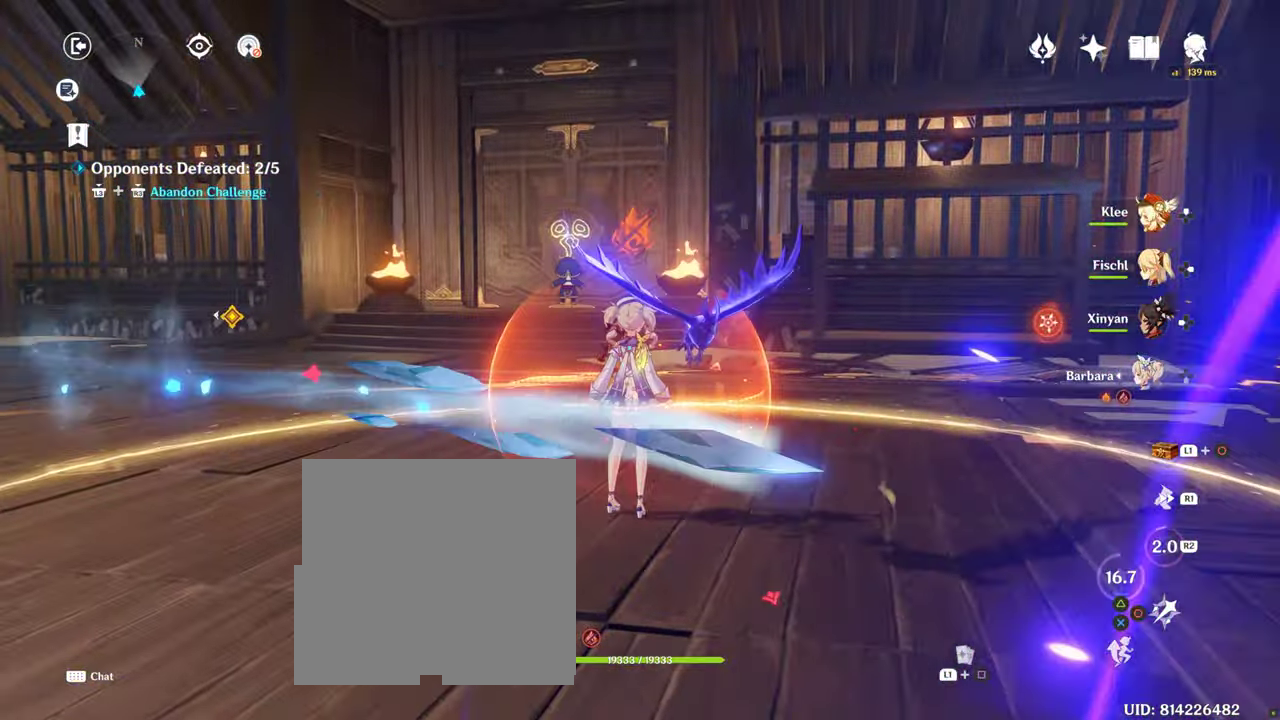
{"dt_ms": 500, "buttons": [], "left_stick": "center", "right_stick": "center", "button_events": [[67, "CIRCLE", "down"], [250, "CIRCLE", "up"]]}
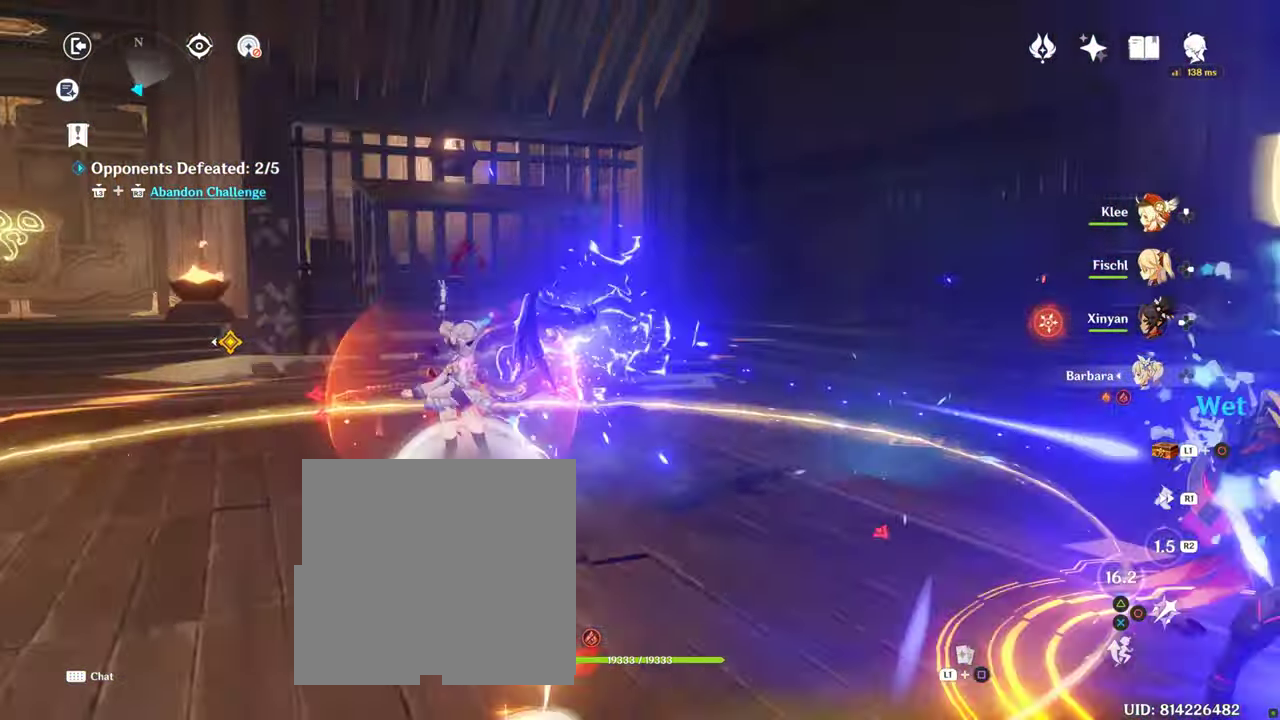
{"dt_ms": 500, "buttons": [], "left_stick": "right", "right_stick": "center", "button_events": [[84, "CIRCLE", "down"], [117, "L2", "down"], [184, "CIRCLE", "up"], [184, "L2", "up"], [250, "CIRCLE", "down"], [334, "CIRCLE", "up"], [417, "CIRCLE", "down"], [500, "CIRCLE", "up"]]}
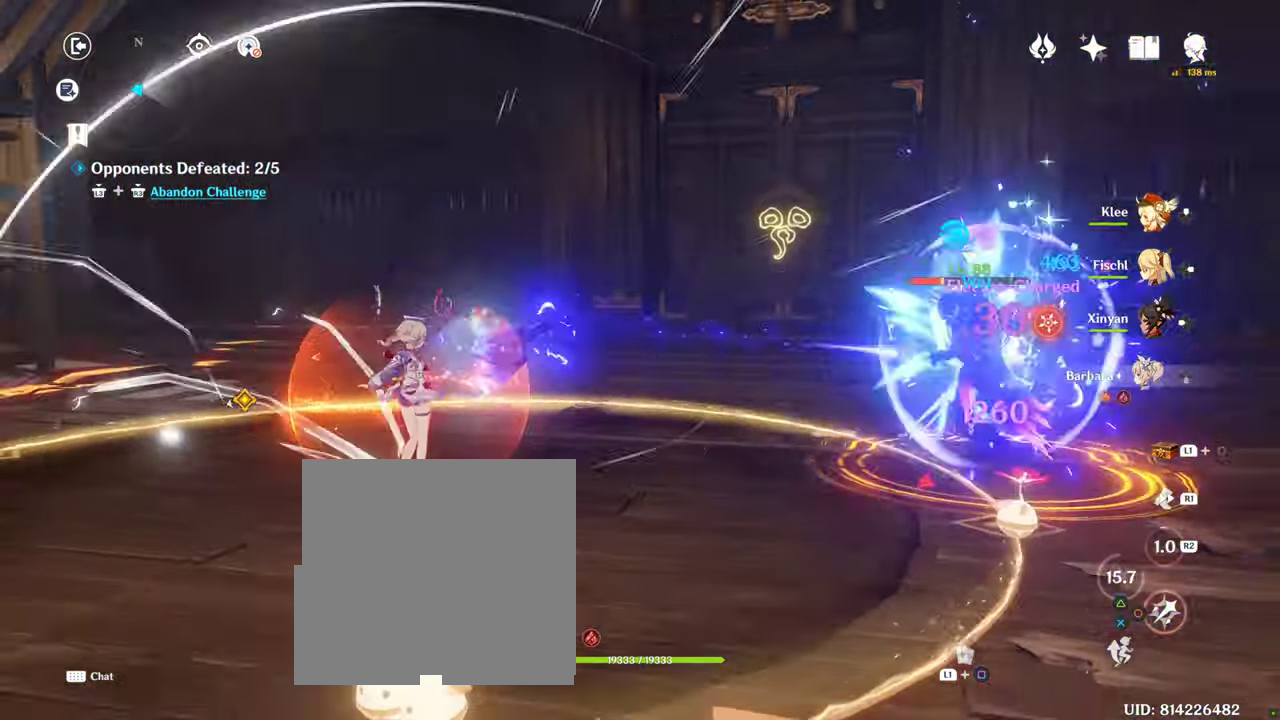
{"dt_ms": 500, "buttons": ["CIRCLE"], "left_stick": "right", "right_stick": "center", "button_events": [[67, "CIRCLE", "down"], [200, "CIRCLE", "up"], [350, "CIRCLE", "down"]]}
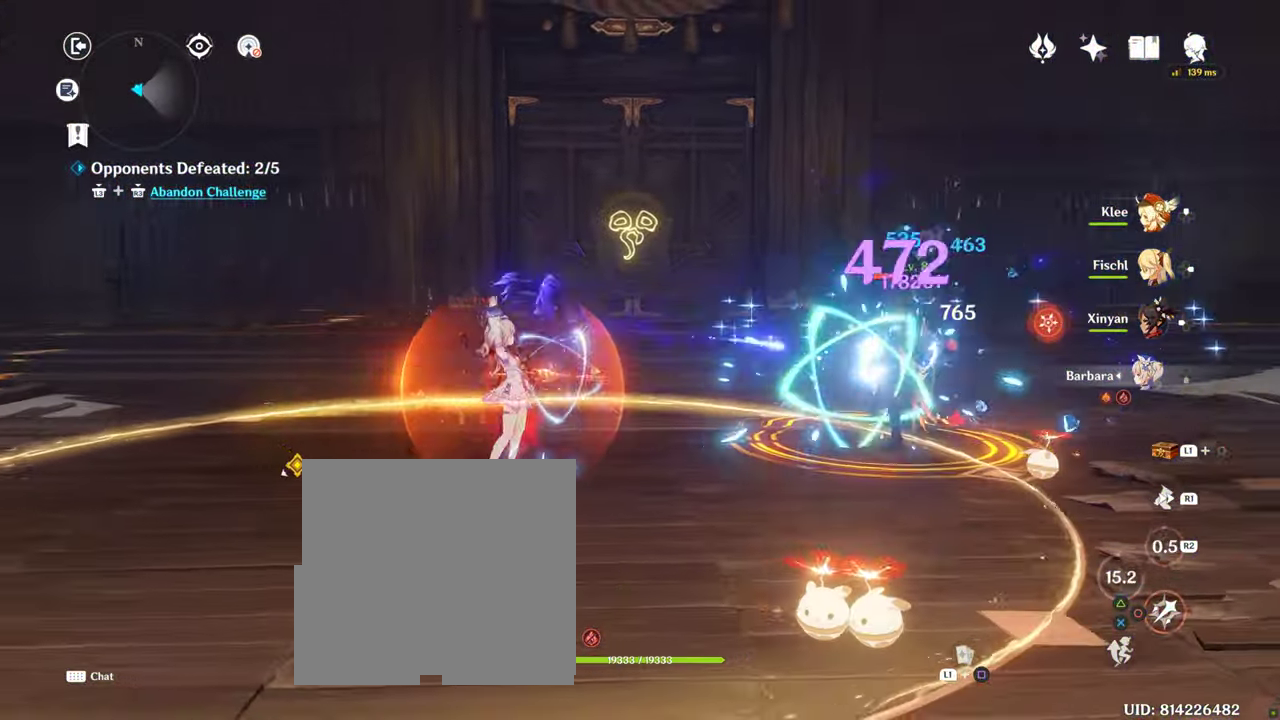
{"dt_ms": 500, "buttons": [], "left_stick": "center", "right_stick": "down-right", "button_events": [[50, "CIRCLE", "up"], [284, "CIRCLE", "down"], [367, "CIRCLE", "up"]]}
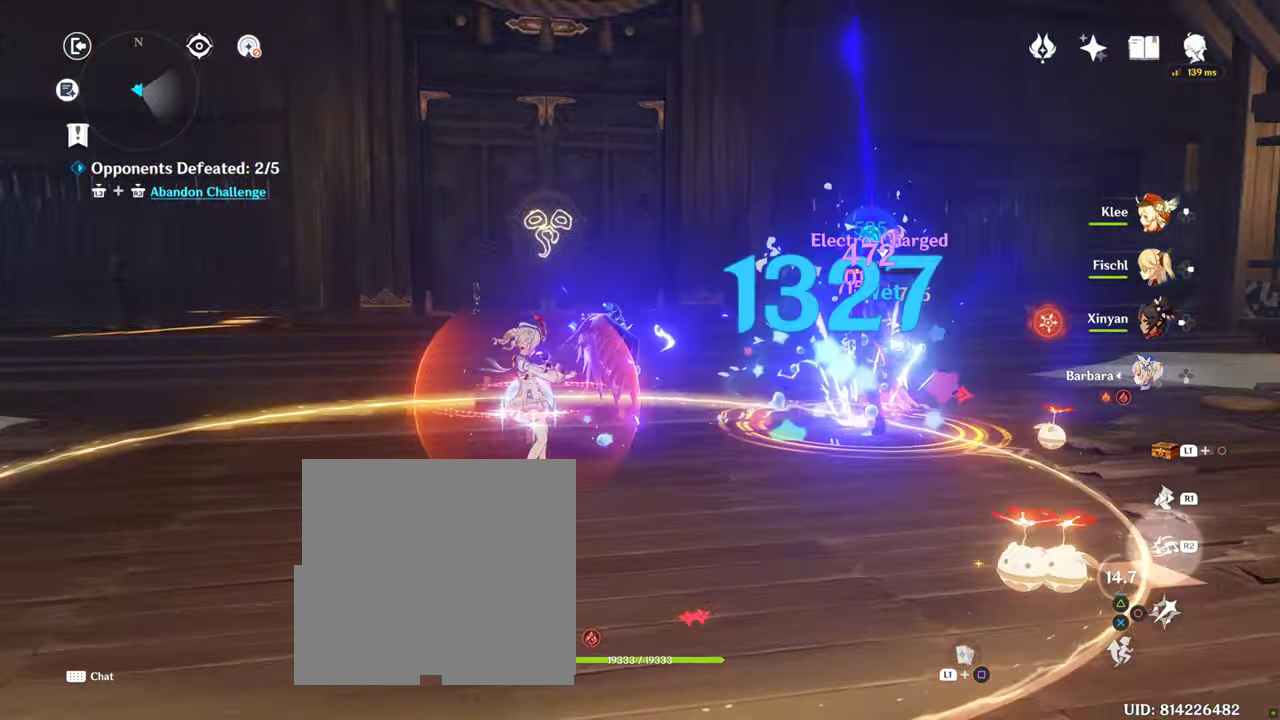
{"dt_ms": 1000, "buttons": [], "left_stick": "up", "right_stick": "center"}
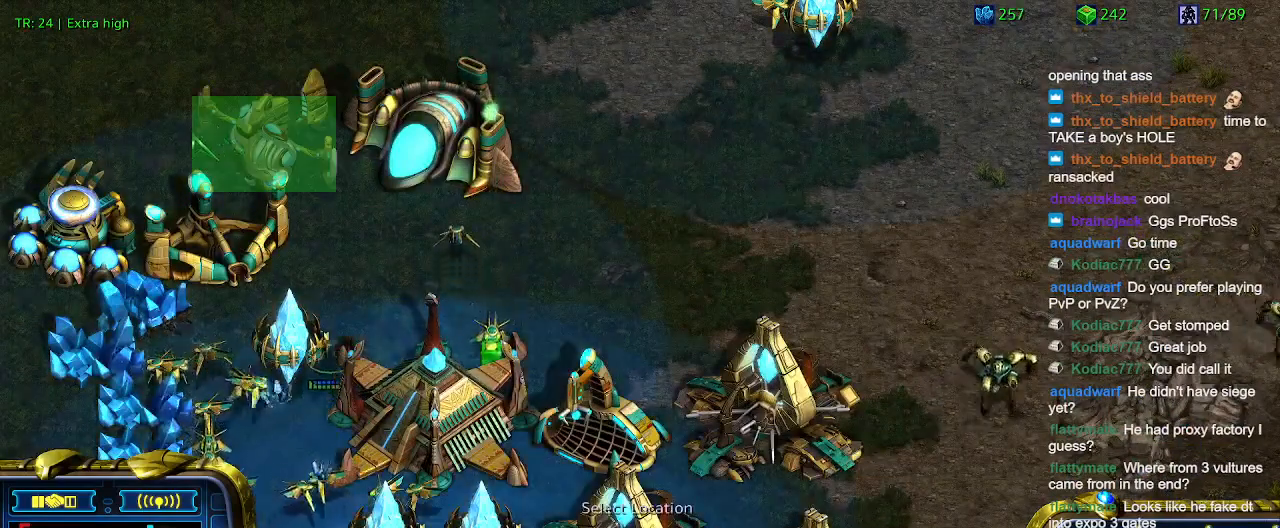
Gameplay with keyboard; each line is a JSON object with the keys held at the frame after it. "events" lists presses ("down") and releases ("up") of "1", "2", "3", "4", "5", "6", "a", "c", "ctrl", "d", "e", "f2", "f3", "q", "s", "t", "w", "x" and "z" between this image and that frame as [ms after this image, input, new state], when the widget could be followed in between. No other keys are recorded. Mouse input is not recorded.
{"keys": [], "events": []}
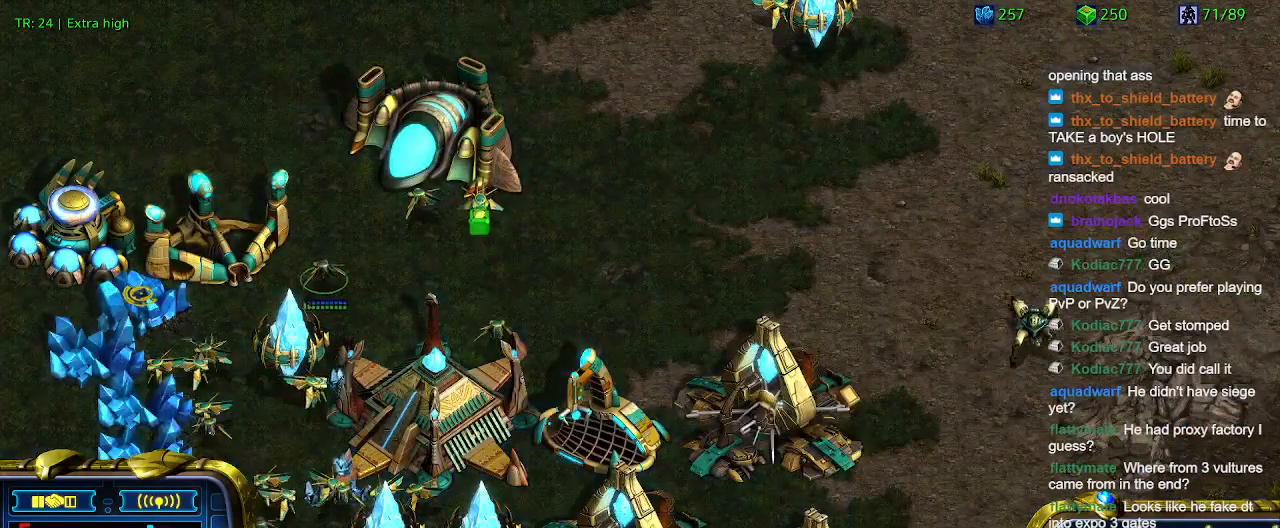
{"keys": [], "events": []}
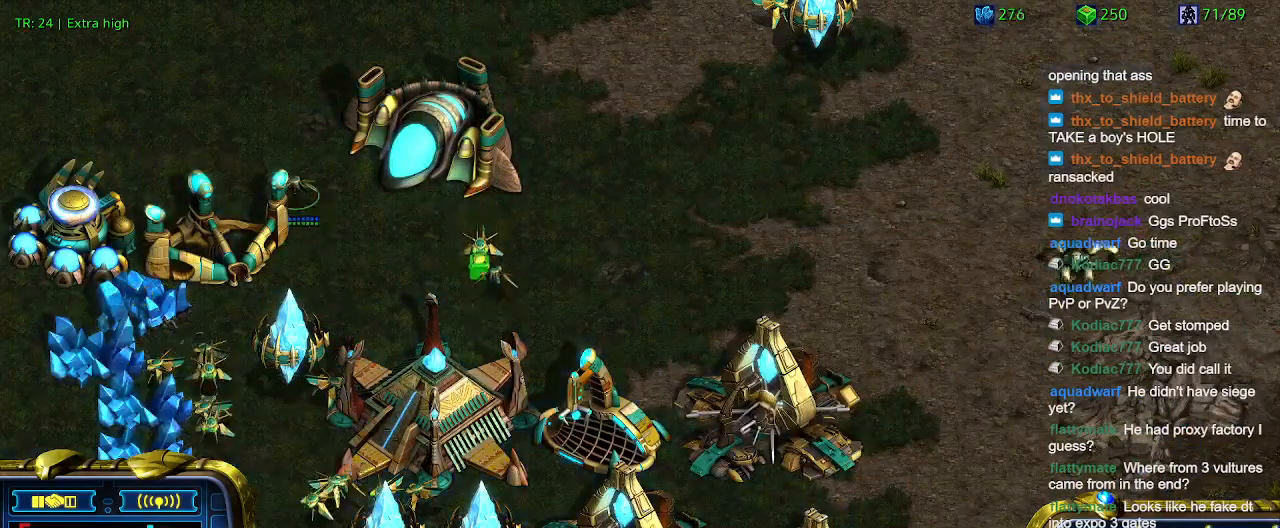
{"keys": [], "events": []}
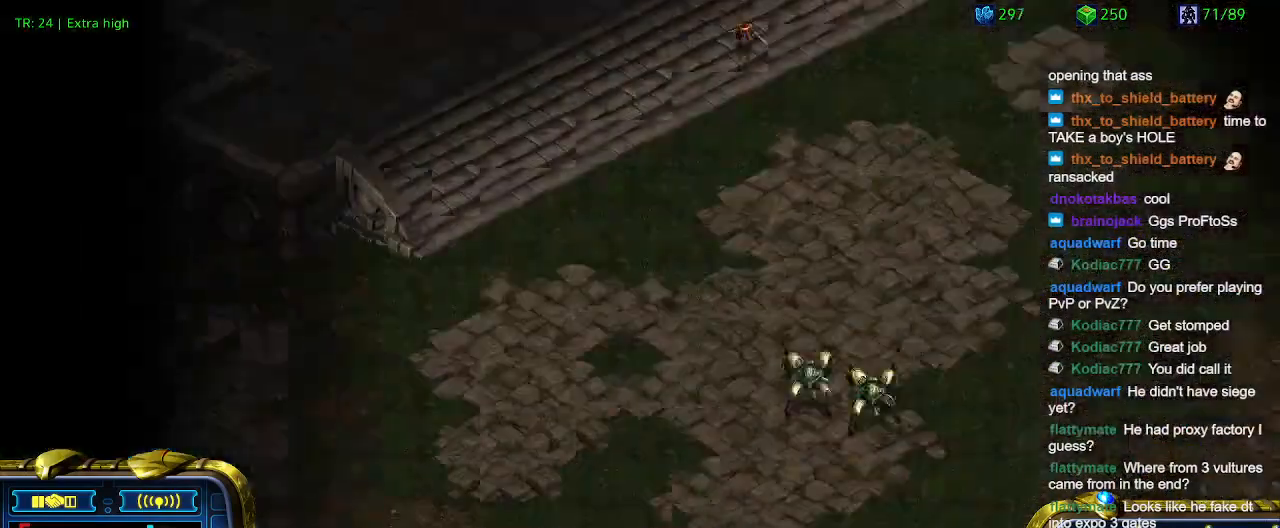
{"keys": [], "events": []}
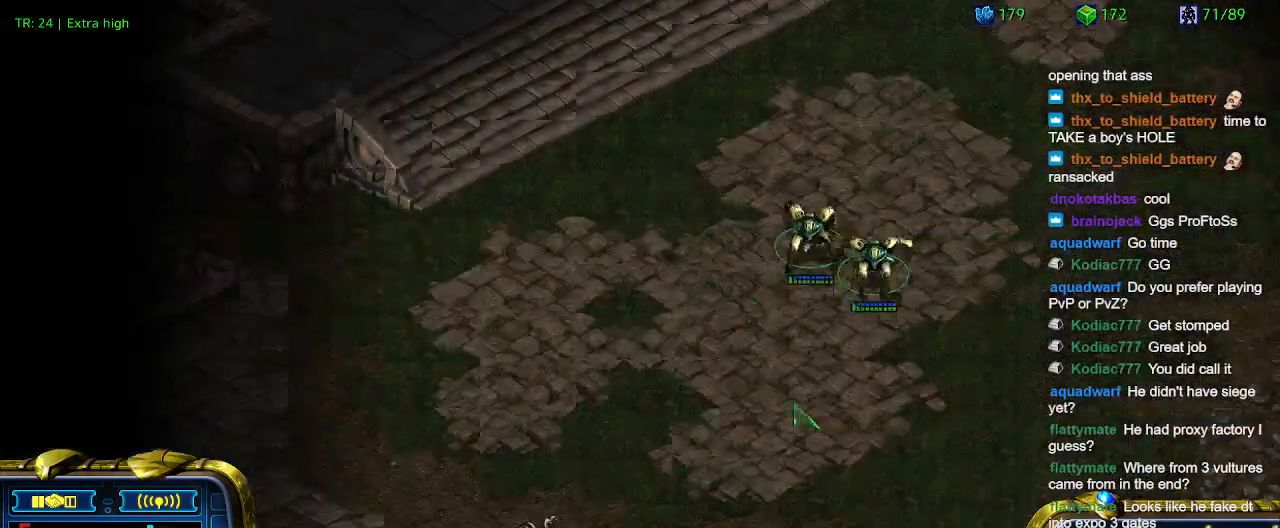
{"keys": [], "events": []}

TRY IT ▸ Copy out all of the data word for word. Do not carry over any picture.

RESPONSE ▸
{"dt_ms": 500, "buttons": [], "left_stick": "center", "right_stick": "center", "button_events": [[67, "CIRCLE", "down"], [250, "CIRCLE", "up"]]}
{"dt_ms": 500, "buttons": [], "left_stick": "right", "right_stick": "center", "button_events": [[84, "CIRCLE", "down"], [117, "L2", "down"], [184, "CIRCLE", "up"], [184, "L2", "up"], [250, "CIRCLE", "down"], [334, "CIRCLE", "up"], [417, "CIRCLE", "down"], [500, "CIRCLE", "up"]]}
{"dt_ms": 500, "buttons": ["CIRCLE"], "left_stick": "right", "right_stick": "center", "button_events": [[67, "CIRCLE", "down"], [200, "CIRCLE", "up"], [350, "CIRCLE", "down"]]}
{"dt_ms": 500, "buttons": [], "left_stick": "center", "right_stick": "down-right", "button_events": [[50, "CIRCLE", "up"], [284, "CIRCLE", "down"], [367, "CIRCLE", "up"]]}
{"dt_ms": 1000, "buttons": [], "left_stick": "up", "right_stick": "center"}
Gameplay with keyboard; each line is a JSON object with the keys held at the frame after it. "events" lists presses ("down") and releases ("up") of "1", "2", "3", "4", "5", "6", "a", "c", "ctrl", "d", "e", "f2", "f3", "q", "s", "t", "w", "x" and "z" between this image and that frame as [ms after this image, input, new state], when the widget could be followed in between. No other keys are recorded. Mouse input is not recorded.
{"keys": [], "events": []}
{"keys": [], "events": []}
{"keys": [], "events": []}
{"keys": [], "events": []}
{"keys": [], "events": []}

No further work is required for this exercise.